3430 - Remarques sur le théorème d’Egoroff et la théorie des somas de Carathéodory

N. Lygeros

Théorème d’Egoroff : Soit E un espace métrique, séparable et localement compact, sur lequel on a une mesure μ σ-finie. Soit fn une suite de fonctions mesurables de E dans R convergeant dans R presque partout vers une fonction f mesurable. Alors pour tout ε≥0 et pour tout compact K de E, il existe un compact K’ inclus dans K tel que μ(K-K’)≤ε et tel que fn converge uniformément vers f sur K’.

Dimitri Fiodorevitch Egoroff (1869-1931) a publié pour la première fois ce théorème dans les Comptes Rendus de l’Académie des Sciences de Paris en 1911 (vol. 152 pp. 244-246). Pourtant, selon Carathéodory, ce théorème se trouve déjà implicitement dans les travaux de Lebesgue. Il mentionne ce fait dans le septième chapitre intitulé Application à la théorie de l’intégration de son livre Mass und Integral dans lequel il redémontre ce théorème à l’aide du formalisme de la théorie des somas.

Comme ce théorème permet de démontrer le théorème de son étudiant Nikolaï Nikolaïevitch Luzin (1883-1950), publié lui aussi dans les Comptes Rendus de l’Académie des Sciences de Paris en 1912 (vol. 154 pp 1688-1690), intitulé Sur les propriétés des fonctions mesurables, c’est aussi le cas pour l’approche de Carathéodory même si ce dernier ne l’effectue pas directement.

Théorème de Luzin : Pour un intervalle [a,b],soit f:[a,b]→C une fonction mesurable donnée. Pour ε≥0, il existe un compact E⊂[a,b] telle que la restriction de f à E est continue et μ(Ec)≤ε, où Ec est le complément de E.

En d’autres termes, toute fonction mesurable est une fonction continue sur presque tout son domaine.

Du point de vue historique cette fois, il est intéressant de constater que Nikolaï Luzin, à l’instar de Constantin Carathéodory, s’est trouvé à l’Université de Göttingen de 1910 à 1914. Pour sa part il a été influencé par l’oeuvre de Edmund Landau (1877-1938).
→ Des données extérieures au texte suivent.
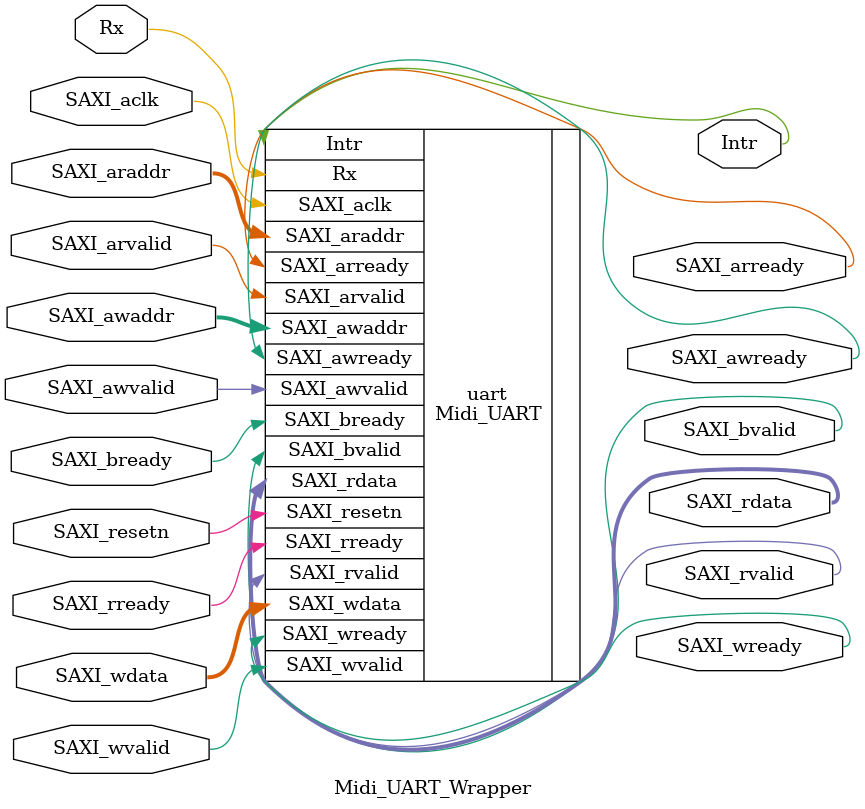
<source format=v>

module Midi_UART_Wrapper(

    //== UART ==
    input Rx,

    //== Misc ==
    output Intr,

    //== AXI Slave ==
    (* X_INTERFACE_PARAMETER = "XIL_INTERFACENAME SAXI_aclk, ASSOCIATED_RESET SAXI_resetn, ASSOCIATED_BUSIF SAXI_FifoInterface, FREQ_HZ 100000000, FREQ_TOLERANCE_HZ 0, PHASE 0.000, INSERT_VIP 0" *)
    (* X_INTERFACE_INFO = "xilinx.com:signal:clock:1.0 SAXI_aclk CLK" *)
    input SAXI_aclk, 
    (* X_INTERFACE_PARAMETER = "XIL_INTERFACENAME SAXI_resetn, POLARITY ACTIVE_LOW, INSERT_VIP 0" *)
    (* X_INTERFACE_INFO = "xilinx.com:signal:reset:1.0 SAXI_resetn RST" *)
    input SAXI_resetn,

    (* X_INTERFACE_PARAMETER = "XIL_INTERFACENAME SAXI_FifoInterface, DATA_WIDTH 32, PROTOCOL AXI4LITE, FREQ_HZ 100000000, ID_WIDTH 0, ADDR_WIDTH 32, AWUSER_WIDTH 0, ARUSER_WIDTH 0, WUSER_WIDTH 0, RUSER_WIDTH 0, BUSER_WIDTH 0, READ_WRITE_MODE READ_WRITE, HAS_BURST 0, HAS_LOCK 0, HAS_PROT 0, HAS_CACHE 0, HAS_QOS 0, HAS_REGION 0, HAS_WSTRB 0, HAS_BRESP 0, HAS_RRESP 0, SUPPORTS_NARROW_BURST 0, MAX_BURST_LENGTH 1, PHASE 0.000, CLK_DOMAIN system_processing_system7_0_0_FCLK_CLK0, NUM_READ_THREADS 1, NUM_WRITE_THREADS 1, RUSER_BITS_PER_BYTE 0, WUSER_BITS_PER_BYTE 0, INSERT_VIP 0" *)
    //Read Address Channel
    (* X_INTERFACE_INFO = "xilinx.com:interface:aximm:1.0 SAXI_FifoInterface ARREADY" *)
    output SAXI_arready,
    (* X_INTERFACE_INFO = "xilinx.com:interface:aximm:1.0 SAXI_FifoInterface ARVALID" *)
    input SAXI_arvalid,
    (* X_INTERFACE_INFO = "xilinx.com:interface:aximm:1.0 SAXI_FifoInterface ARADDR" *)
    input [31:0] SAXI_araddr,
    //Read Data Channel
    (* X_INTERFACE_INFO = "xilinx.com:interface:aximm:1.0 SAXI_FifoInterface RREADY" *)
    input SAXI_rready,
    (* X_INTERFACE_INFO = "xilinx.com:interface:aximm:1.0 SAXI_FifoInterface RVALID" *)
    output SAXI_rvalid,
    (* X_INTERFACE_INFO = "xilinx.com:interface:aximm:1.0 SAXI_FifoInterface RDATA" *)
    output [31:0] SAXI_rdata,
    //Write Address Channel
    (* X_INTERFACE_INFO = "xilinx.com:interface:aximm:1.0 SAXI_FifoInterface AWREADY" *)
    output SAXI_awready,
    (* X_INTERFACE_INFO = "xilinx.com:interface:aximm:1.0 SAXI_FifoInterface AWVALID" *)
    input SAXI_awvalid,
    (* X_INTERFACE_INFO = "xilinx.com:interface:aximm:1.0 SAXI_FifoInterface AWADDR" *)
    input [31:0] SAXI_awaddr,
    //Write Data Channel
    (* X_INTERFACE_INFO = "xilinx.com:interface:aximm:1.0 SAXI_FifoInterface WREADY" *)
    output SAXI_wready,
    (* X_INTERFACE_INFO = "xilinx.com:interface:aximm:1.0 SAXI_FifoInterface WVALID" *)
    input SAXI_wvalid,
    (* X_INTERFACE_INFO = "xilinx.com:interface:aximm:1.0 SAXI_FifoInterface WDATA" *)
    input [31:0] SAXI_wdata,
    //Write Response Channel
    (* X_INTERFACE_INFO = "xilinx.com:interface:aximm:1.0 SAXI_FifoInterface BREADY" *)
    input SAXI_bready,
    (* X_INTERFACE_INFO = "xilinx.com:interface:aximm:1.0 SAXI_FifoInterface BVALID" *)
    output SAXI_bvalid
);

    Midi_UART uart(

        //== UART ==
        .Rx(Rx),

        //== Misc ==
        .Intr(Intr),

        //== AXI Slave ==
        .SAXI_aclk(SAXI_aclk),
        .SAXI_resetn(SAXI_resetn),

        //Read Address Channel
        .SAXI_arready(SAXI_arready),
        .SAXI_arvalid(SAXI_arvalid),
        .SAXI_araddr(SAXI_araddr),
        //Read Data Channel
        .SAXI_rready(SAXI_rready),
        .SAXI_rvalid(SAXI_rvalid),
        .SAXI_rdata(SAXI_rdata),
        //Write Address Channel
        .SAXI_awready(SAXI_awready),
        .SAXI_awvalid(SAXI_awvalid),
        .SAXI_awaddr(SAXI_awaddr),
        //Write Data Channel
        .SAXI_wready(SAXI_wready),
        .SAXI_wvalid(SAXI_wvalid),
        .SAXI_wdata(SAXI_wdata),
        //Write Response Channel
        .SAXI_bready(SAXI_bready),
        .SAXI_bvalid(SAXI_bvalid)
    );

endmodule
</source>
Ceci permet aussi de réaliser combien le monde mathématique était petit à cette époque. De plus les mondes francophone et germanophone étaient extrêmement proches. Et ils représentaient un pôle d’attraction pour le monde mathématique russe. Egoroff est influencé par Lebesgue, Luzin par Darboux et ils publient tous les deux en français dans les Comptes Rendus de l’Académie des Sciences de Paris à l’instar de Carathéodory. Cette proximité mais aussi le rôle central de l’Allemagne à cette époque, explique le cadre de la pensée de Carathéodory d’autant plus qu’il était, entre autres, un élève de Hilbert. Sa vision mathématique correspond aussi à la vision du monde de l’époque par l’Allemagne : une recherche dans l’unité et les fondements, le désir d’embrasser des connaissances larges et vastes qui permettent d’avoir une plus grande compréhension du monde conceptuel. Même la méthode axiomatique correspond à la rigueur de l’époque. Sans caractériser cette vision dogmatique comme a pu l’être celle du groupe Nicolas Bourbaki, elle n’en demeure pas moins absolue et ce malgré l’effondrement du programme de Hilbert en raison du théorème d’incomplétude de Kurt Gödel démontré en 1931. Malgré tout la complétude demeure un fait respectable surtout si elle est habilement contextualisée comme le calcul propositionnel. Néanmoins dans l’analyse et donc dans un domaine placé si haut dans la hiérarchie axiomatique, cette tentative demeure un véritable exploit et lorsqu’elle parvient à un résultat tel que celui de l’axiomatisation de la théorie des somas, elle est véritablement digne d’éloge car elle va dans le sens de l’expression de Dieudonné à savoir l’honneur de l’esprit humain.